Together, Kahneman and Killingsworth found that the correlation between money and happiness extended to people who earned at least $500,000 a year, measuring participants' daily happiness levels through a smartphone app developed by Killingsworth called Track Your Happiness. In an interview with the Washington PostKillingsworth noted that real-time data input allowed for more authentic results by “repeatedly pinging people at random times during daily life and asking them about their happiness at that moment in real time.”

After Kahneman's death, Killingsworth published his work with additional evidence indicating that those with a net worth of millions or billions reported average life satisfaction.

Combining the data used in his previous research, as well as the results of a 2018 study of 4,000 people with an average wealth of $3 million to $8 million from 17 countries, and a 1985 survey of the Forbes List of the richest Americans: Killingsworth was able to determine the correlation between greater wealth and higher levels of happiness.

Those earning around $500,000 or more reported an average life satisfaction of 5.5 and a six out of seven, while those earning around $100,000 a year reported a rating of around 4.6. Those earning between $15,000 and $30,000 a year reported just over a four.

“The magnitude of the gap between the lowest and highest incomes is huge,” Killingsworth said, noting that this indicates a stark divide in happiness levels between middle- and upper-class people. “Within the bounds of what money can explain, a large part of that gap occurs above median income.”

While happiness cannot be bought, Killingsworth's study shows that money can help meet important needs such as adequate food, shelter and stability. While money is a significant factor in a person's overall satisfaction, in the happiness researcher's previous study with Kahneman, there was a minority of wealthy people who felt dissatisfied with their rising income.

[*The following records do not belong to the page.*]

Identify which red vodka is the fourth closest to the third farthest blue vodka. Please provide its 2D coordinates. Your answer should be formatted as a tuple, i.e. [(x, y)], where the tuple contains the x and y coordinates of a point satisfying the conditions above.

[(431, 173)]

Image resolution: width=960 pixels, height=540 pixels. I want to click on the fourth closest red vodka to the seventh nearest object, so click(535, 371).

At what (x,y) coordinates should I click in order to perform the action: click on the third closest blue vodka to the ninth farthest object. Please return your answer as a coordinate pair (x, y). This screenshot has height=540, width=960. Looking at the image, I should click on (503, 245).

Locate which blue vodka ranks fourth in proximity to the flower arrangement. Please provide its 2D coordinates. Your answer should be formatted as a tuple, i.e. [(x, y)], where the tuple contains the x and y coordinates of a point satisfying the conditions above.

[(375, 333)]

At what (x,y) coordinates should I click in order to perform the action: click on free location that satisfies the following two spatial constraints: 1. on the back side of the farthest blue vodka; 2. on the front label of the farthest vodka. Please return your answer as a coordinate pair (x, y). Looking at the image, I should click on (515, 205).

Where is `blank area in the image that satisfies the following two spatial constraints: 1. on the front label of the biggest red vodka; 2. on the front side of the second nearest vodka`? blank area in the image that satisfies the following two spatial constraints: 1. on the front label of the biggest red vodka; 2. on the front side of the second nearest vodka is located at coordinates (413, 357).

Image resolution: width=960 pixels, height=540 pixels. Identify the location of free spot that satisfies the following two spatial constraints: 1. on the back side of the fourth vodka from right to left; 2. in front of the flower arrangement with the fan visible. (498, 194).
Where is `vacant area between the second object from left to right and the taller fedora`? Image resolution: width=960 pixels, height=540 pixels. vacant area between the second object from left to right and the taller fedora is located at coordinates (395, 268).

“In simpler terms, this suggests that for most people higher incomes are associated with greater happiness,” Killingsworth told the Washington Post At the time, the exception was people who were well off but unhappy. For example, if you are rich and miserable, having more money won't help you. For everyone else, having more money was associated with greater happiness to somewhat varying degrees.

This “unhappy minority” amounted to 20 percent of participants whose unhappiness reportedly “declines with increasing income up to a threshold, and then shows no further progress.” However, these participants reported feelings associated with preexisting problems that did not correlate with their income, including heartbreak, grief, or clinical depression. Their “suffering” decreased slightly as their income increased to about $100,000, but not marginally beyond that.